Su una cosa noi italiani non scherziamo affatto: la qualità dei nostri prodotti di lusso. Se poi questi prodotti vengono da gruppi industriali strutturati, in grado di competere e vincere sui mercati mondiali, beh… ancora meglio.
Questi gruppi del lusso ci sono e, come dimostra un’attenta analisi di Pambianco, vanno forte. L’editore ha infatti analizzato i risultati ottenuti nel 2012 dalle quotate in Borsa del comparto lusso, incrociandoli con gli indici Pambianco Fashion dei mercati di Asia, Europa e Stati Uniti. Un ordine non casuale, visto che dall’analisi è risultato che l’indice a Mayr crescita del 2012 è stato quello asiatico, con un incremento che ha sfiorato il 100% (98,6%), seguito a distanza siderale dall’indice europeo (+13,1%) e da quello statunitense (+4,3%).
Per quanto riguarda le performance borsistiche, sul più alto gradino del podio troviamo proprio un’azienda di casa nostra, Prada, che ha avuto una performance del +112,7% sulla piazza di Hong Kong, strappando il primato di azienda del lusso più performante dell’anno. Nel Vecchio Continente, invece, l’Italia occupa la prima e la terza posizione, grazie ai brillantissimi risultati ottenuti a Piazza Affari da Brunello Cucinelli (+72,4%), primo titolo del lusso in Europa, e da Salvatore Ferragamo, +60,5%. Tra i due si insinua “Mr. Zara”, che con il gruppo iberico Inditex piazza un 66,9% di tutto rispetto. Alla faccia della fama di Paesi eurodeboli che ci siamo guadagnata.

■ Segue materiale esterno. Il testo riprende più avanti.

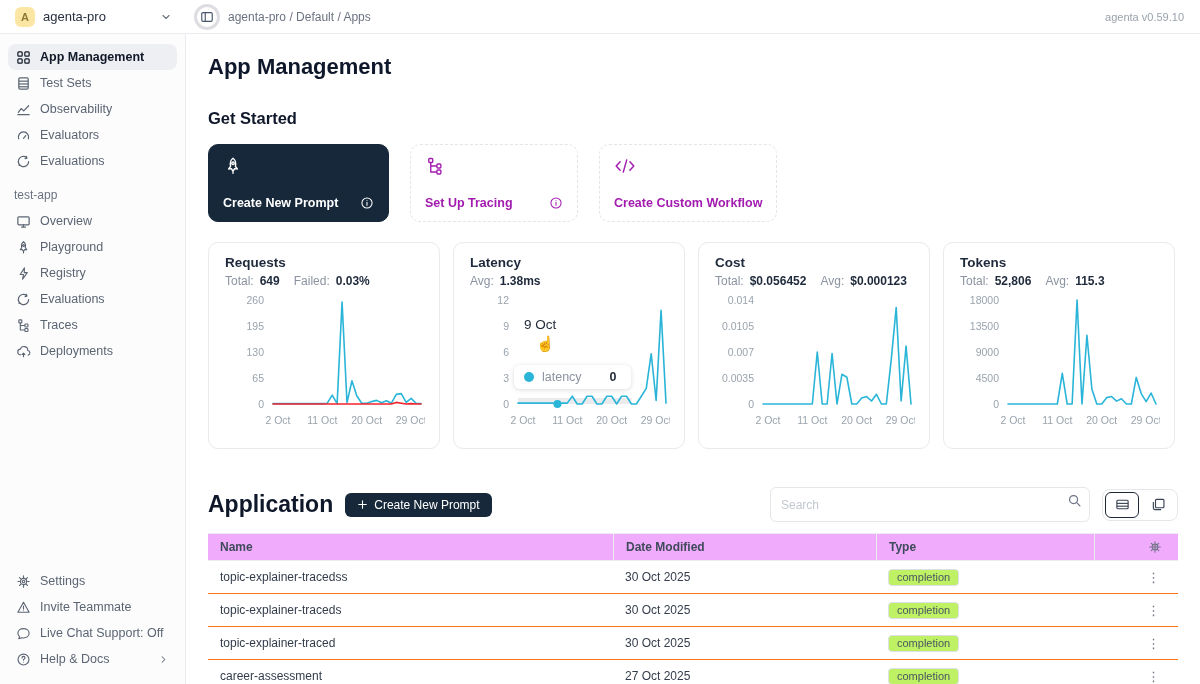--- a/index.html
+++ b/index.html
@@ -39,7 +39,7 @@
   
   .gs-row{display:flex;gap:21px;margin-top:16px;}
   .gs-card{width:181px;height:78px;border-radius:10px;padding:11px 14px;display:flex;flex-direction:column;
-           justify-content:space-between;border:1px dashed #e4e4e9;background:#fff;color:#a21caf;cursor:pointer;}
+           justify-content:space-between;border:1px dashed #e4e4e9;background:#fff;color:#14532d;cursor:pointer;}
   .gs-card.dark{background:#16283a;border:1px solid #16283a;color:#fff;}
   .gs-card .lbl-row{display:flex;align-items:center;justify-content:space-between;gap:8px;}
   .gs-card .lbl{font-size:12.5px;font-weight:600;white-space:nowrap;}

Del resto, in tutti questi casi stiamo parlando di gruppi industriali ormai fortemente orientati sui mercati globali e sempre meno ancorati, in quanto a fatturati e prospettive di sviluppo, alle aree geografiche di provenienza. Poche cose, ormai, sono globali come la moda e i suoi brand: piaccia o no, è questo uno dei segreti della loro lunga vita e prosperità in un’economia mondiale grigia e asfittica.